Needless to say, whatever tools security teams are buying “off the shelf” need to be configured to the organization’s specific environment. (Further, if the tool does not allow any customization, it should not pass the PoC stage.) Unfortunately, many security tools are purchased based on larger-than-life marketing promises and don’t receive the proper care and feeding that is mandatory for them to be effective in anything but the most elementary environment. When this happens, these tools are prone to throwing off copious alerts, adding to alert fatigue.
The solution is knowing one’s environment, understanding tool capabilities, and regularly tuning controls to match the desired outcomes of the organization.
Baselining
Along the same lines as knowing your toolset, security teams have to understand what’s normal and what’s acceptable in the organization’s environment. For some companies, seeing a high amount of traffic from China or Russia in the middle of the night U.S. time would signal a red flag. For others which conduct legitimate business and/or have partners or employees in those regions, seeing one hundred connections at 2:00 AM ET is no big thing. Remember the case of the hacked Illinois water pump facility? This was a prime example of an organization jumping to conclusions without properly investigating an event or having additional data on hand to support or disprove the incident.
Baselines are about standard operating procedures, establishing usual or “normal” activity, and identifying when behavior becomes anomalous.
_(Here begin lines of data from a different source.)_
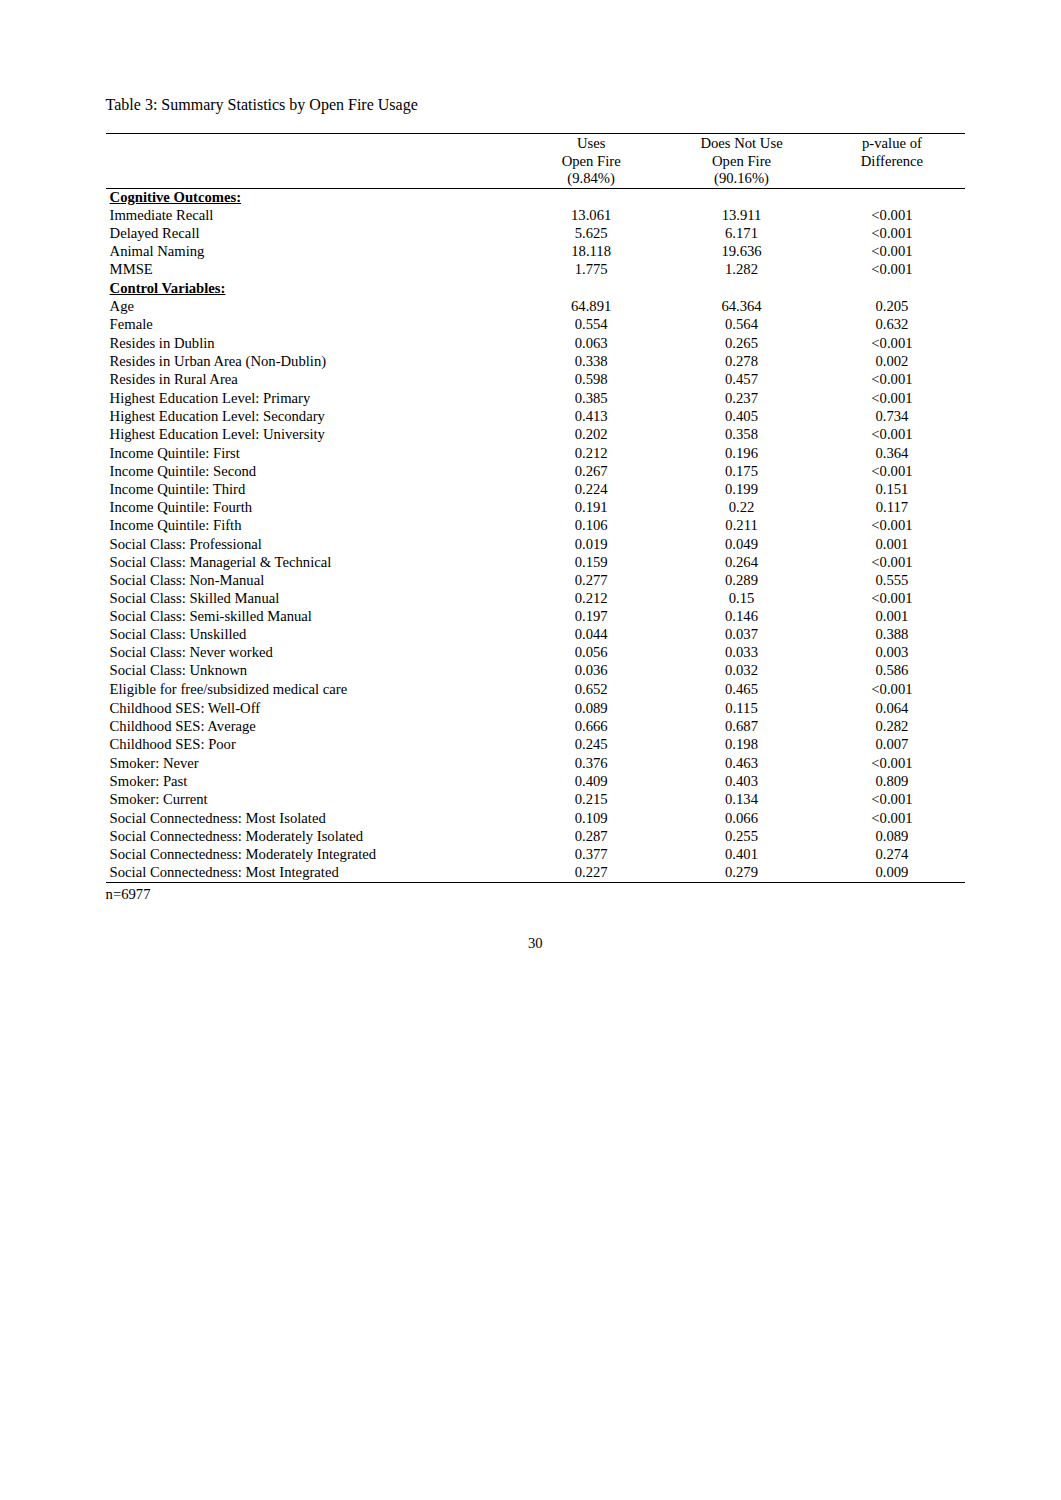Table 3: Summary Statistics by Open Fire Usage
| | Uses | Does Not Use | p-value of |
| --- | --- | --- | --- |
| | Open Fire | Open Fire | Difference |
| | (9.84%) | (90.16%) | |
| Cognitive Outcomes: | | | |
| Immediate Recall | 13.061 | 13.911 | <0.001 |
| Delayed Recall | 5.625 | 6.171 | <0.001 |
| Animal Naming | 18.118 | 19.636 | <0.001 |
| MMSE | 1.775 | 1.282 | <0.001 |
| Control Variables: | | | |
| Age | 64.891 | 64.364 | 0.205 |
| Female | 0.554 | 0.564 | 0.632 |
| Resides in Dublin | 0.063 | 0.265 | <0.001 |
| Resides in Urban Area (Non-Dublin) | 0.338 | 0.278 | 0.002 |
| Resides in Rural Area | 0.598 | 0.457 | <0.001 |
| Highest Education Level: Primary | 0.385 | 0.237 | <0.001 |
| Highest Education Level: Secondary | 0.413 | 0.405 | 0.734 |
| Highest Education Level: University | 0.202 | 0.358 | <0.001 |
| Income Quintile: First | 0.212 | 0.196 | 0.364 |
| Income Quintile: Second | 0.267 | 0.175 | <0.001 |
| Income Quintile: Third | 0.224 | 0.199 | 0.151 |
| Income Quintile: Fourth | 0.191 | 0.22 | 0.117 |
| Income Quintile: Fifth | 0.106 | 0.211 | <0.001 |
| Social Class: Professional | 0.019 | 0.049 | 0.001 |
| Social Class: Managerial & Technical | 0.159 | 0.264 | <0.001 |
| Social Class: Non-Manual | 0.277 | 0.289 | 0.555 |
| Social Class: Skilled Manual | 0.212 | 0.15 | <0.001 |
| Social Class: Semi-skilled Manual | 0.197 | 0.146 | 0.001 |
| Social Class: Unskilled | 0.044 | 0.037 | 0.388 |
| Social Class: Never worked | 0.056 | 0.033 | 0.003 |
| Social Class: Unknown | 0.036 | 0.032 | 0.586 |
| Eligible for free/subsidized medical care | 0.652 | 0.465 | <0.001 |
| Childhood SES: Well-Off | 0.089 | 0.115 | 0.064 |
| Childhood SES: Average | 0.666 | 0.687 | 0.282 |
| Childhood SES: Poor | 0.245 | 0.198 | 0.007 |
| Smoker: Never | 0.376 | 0.463 | <0.001 |
| Smoker: Past | 0.409 | 0.403 | 0.809 |
| Smoker: Current | 0.215 | 0.134 | <0.001 |
| Social Connectedness: Most Isolated | 0.109 | 0.066 | <0.001 |
| Social Connectedness: Moderately Isolated | 0.287 | 0.255 | 0.089 |
| Social Connectedness: Moderately Integrated | 0.377 | 0.401 | 0.274 |
| Social Connectedness: Most Integrated | 0.227 | 0.279 | 0.009 |
n=6977
30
Applying an industry standard or other type of framework to your environment won’t accomplish the task of proper baselining. The only way to have a baseline—and thus understand when an action is suspicious—is to internally develop baselines then check and re-check them from time to time as situations and authorized parties fluctuate.
Contextualization
A frequent complaint from security pros is the lack of context included in alerts or threat data. Because the typical organization produces hundreds or thousands of alerts every day, checking into each one is impossible, but the desire to be diligent leads security/ops staff to feel overwhelmed. Alternatively, after chasing down a high number of red herrings based solely on a “severe” or “critical” categorization, security pros may become desensitized to alert ratings, leading them to ignore or put off investigation.
Alerts are just one piece of the security puzzle. Security teams need to enrich data with external sources (e.g., OSINT or HUMINT) and internal telemetry from other network detection tools. This information will color in the spaces where context is missing and allow security analysts to take the most appropriate actions and provide the best recommendations to the organization.
Orchestration and automation is a big piece of the contextualization puzzle, as having a “single pane of glass” helps analysts reduce the signal-to-noise ratio by applying (some) enrichment before an alert is triggered, and consolidating workflow.
There’s too much confusion
It’s unlikely that security teams are going to see fewer alerts over time since the amount of data organizations collect continues to grow, as cybersecurity is slowly becoming a top-line business risk, and as the threat landscape multiplies, seemingly day by day. Because very few organizations will be able to staff the SOC with hundreds of analysts, managing alerts requires a streamlined and strategic approach. Haphazardly responding to every “high” level alert is not tenable. However, orchestrating disparate tools and automating alert triage, learning your trustworthy sources, baselining network and authorized user behavior, and enriching alerts with contextual information will allow security and ops teams to handle critical alerts more seamlessly.